Selon Le Figaro, le chômage en France continue de progresser, atteignant 8,3 % au deuxième trimestre 2026. Ce niveau, en hausse constante depuis deux ans, marque un net écart avec la moyenne européenne, fixée à 6 %, et enterre définitivement l’objectif de plein-emploi affiché par l’exécutif.
Ce qu'il faut retenir
- Taux de chômage à 8,3 % en France au T2 2026, un niveau en progression depuis deux ans.
- La réindustrialisation promise et le plein-emploi macroniste sont désormais considérés comme des échecs par l’auteur.
- Le gouvernement met en avant des ajustements méthodologiques, mais les fermetures d’entreprises et les plans sociaux se multiplient.
- La France se classe parmi les mauvais élèves européens, avec un écart de 2,3 points par rapport à la moyenne de l’UE.
Un phénomène qui s’installe dans la durée
La dégradation du marché du travail n’est plus un épiphénomène. Selon Le Figaro, le chômage progresse trimestre après trimestre depuis maintenant deux ans, effaçant les espoirs de résorption portés par les réformes passées. Les politiques publiques, souvent critiquées pour leur manque d’audace, peinent à inverser la tendance. « La grande ambition macroniste d’un pays au plein-emploi est bel et bien enterrée », souligne l’éditorialiste Gaëtan de Capèle, qui rappelle que les fondamentaux de l’économie restent fragiles malgré les discours officiels.

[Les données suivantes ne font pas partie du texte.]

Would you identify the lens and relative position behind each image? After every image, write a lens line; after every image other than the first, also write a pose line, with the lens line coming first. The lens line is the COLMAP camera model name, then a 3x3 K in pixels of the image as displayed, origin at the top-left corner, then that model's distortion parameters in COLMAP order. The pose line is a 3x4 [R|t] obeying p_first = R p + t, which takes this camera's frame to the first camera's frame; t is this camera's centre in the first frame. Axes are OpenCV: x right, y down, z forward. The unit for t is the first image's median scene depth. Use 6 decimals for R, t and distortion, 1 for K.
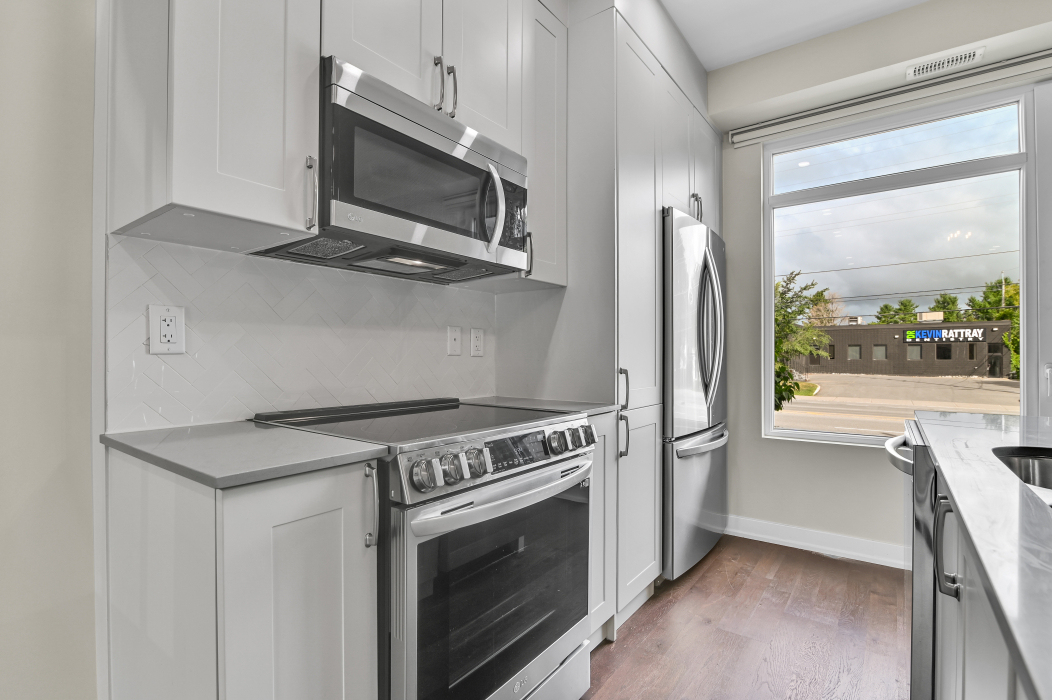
lens RADIAL K [[494.0, 0, 526.5], [0, 494.0, 353.4], [0, 0, 1]] dist [-0.012463, -0.001199]
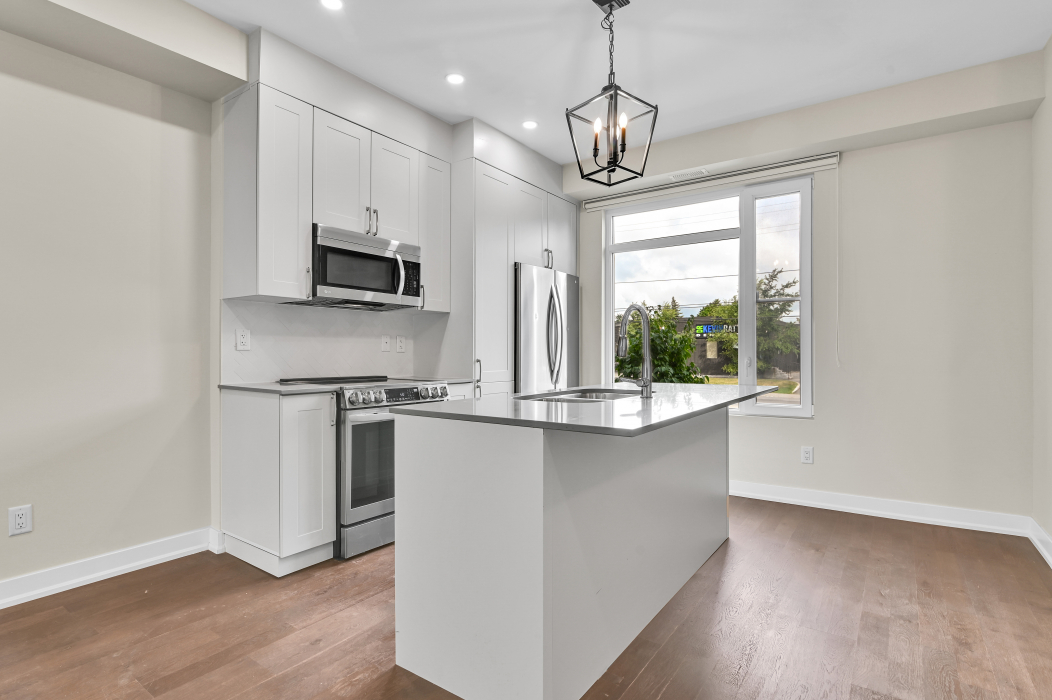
lens RADIAL K [[524.2, 0, 520.9], [0, 524.2, 352.7], [0, 0, 1]] dist [-0.004937, -0.000572]
pose [[0.999926, 0.001885, 0.012031, 0.328937], [-0.001922, 0.999993, 0.003077, 0.000583], [-0.012025, -0.003100, 0.999923, -0.910636]]
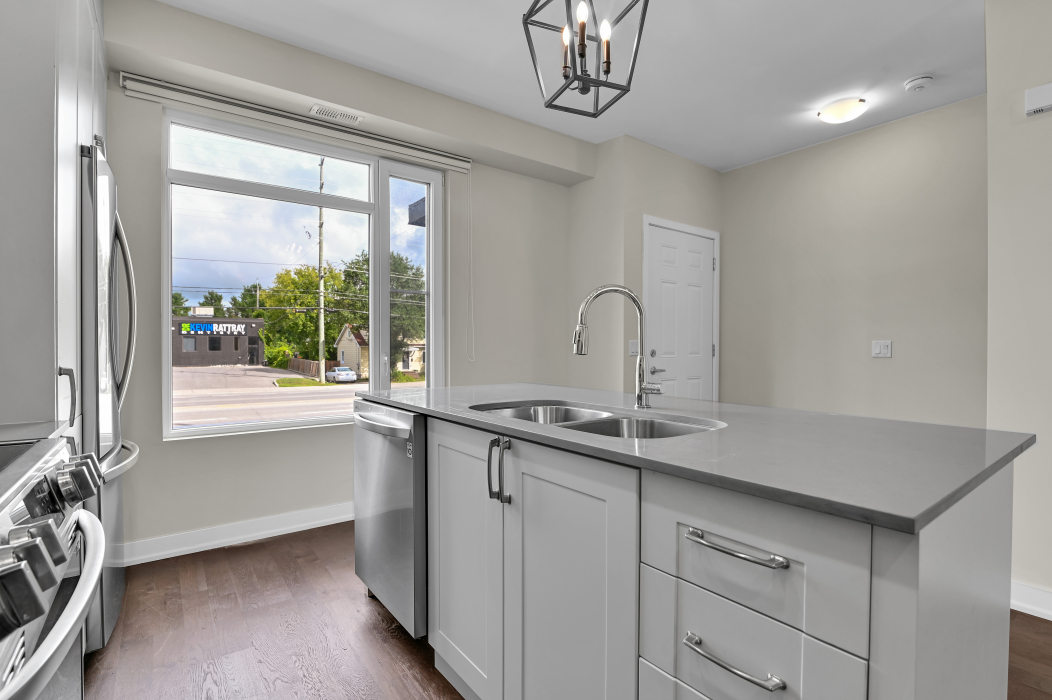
lens RADIAL K [[494.0, 0, 520.5], [0, 494.0, 351.1], [0, 0, 1]] dist [-0.012463, -0.001199]
pose [[0.294459, -0.007445, 0.955635, -0.259973], [-0.004476, 0.999948, 0.009169, -0.001673], [-0.955654, -0.006978, 0.294410, 0.205964]]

Les indicateurs sont sans appel : les fermetures de sites industriels et les plans sociaux se multiplient, symptomatiques d’un tissu économique en difficulté. Les promesses de réindustrialisation, pourtant au cœur du projet présidentiel, peinent à se concrétiser, laissant place à un sentiment de désillusion parmi les observateurs.
Des explications officielles contestées
Face à cette dégradation, l’exécutif tente de minimiser l’ampleur du phénomène en invoquant des changements méthodologiques. Le ministre du Travail, interrogé sur la situation, a réaffirmé que les « fondamentaux de l’économie restaient solides », une formule désormais contestée par les économistes. « Les faits sont têtus », rappelle l’éditorialiste, qui souligne que le chômage structurel progresse, indépendamment des ajustements statistiques.
Le contraste est saisissant avec les ambitions affichées il y a quelques années. En 2022, l’objectif d’un taux de chômage inférieur à 5 % semblait à portée de main. Trois ans plus tard, la réalité est tout autre : la France redevient un « cancre en Europe », où le chômage moyen se situe à 6 %, selon les dernières données d’Eurostat.
Les causes d’un retournement économique
Plusieurs facteurs expliquent cette dégradation. D’abord, la conjoncture internationale, marquée par des tensions géopolitiques et des ralentissements économiques chez les partenaires commerciaux de la France. Ensuite, les difficultés structurelles du marché du travail, avec un système de formation souvent déconnecté des besoins des entreprises. Enfin, les politiques publiques, jugées trop timorées par une partie de la classe politique, peinent à relancer l’investissement et l’emploi.
« Les politiques ont pris l’habitude de distribuer un argent public qui n’existe pas », écrit Gaëtan de Capèle. Cette critique vise notamment les dispositifs d’aide massive à l’emploi, financés par un endettement croissant, sans véritable impact durable sur le chômage. Autant dire que la situation actuelle interroge sur la viabilité à long terme de ce modèle économique.
Un débat qui dépasse le cadre économique
Au-delà des chiffres, c’est une question de confiance qui se pose. La hausse du chômage ravive les tensions sociales et interroge sur la capacité des institutions à protéger les citoyens. Les syndicats, déjà mobilisés sur d’autres fronts, pourraient durcir leur position face à un gouvernement perçu comme impuissant. « Plus de 600 candidats pour un seul poste », rappelait récemment un article du Figaro, illustrant l’ampleur de la crise sur le marché de l’emploi cadre. Une situation qui alimente un sentiment de précarité généralisée.
Les prochaines semaines seront déterminantes. Le gouvernement devra trancher entre le maintien de sa politique actuelle ou l’adoption de mesures plus radicales pour relancer l’emploi. Une chose est sûre : le débat sur le chômage, longtemps relégué au second plan, redevient central dans le débat public.
La rédaction de news247.fr
Plusieurs facteurs expliquent cet écart. D’abord, la structure économique française, encore très dépendante de secteurs en difficulté comme l’industrie ou le commerce. Ensuite, des politiques publiques jugées insuffisantes pour soutenir l’innovation et la compétitivité des entreprises. Enfin, un marché du travail moins flexible que dans certains pays européens, ce qui freine la création d’emplois.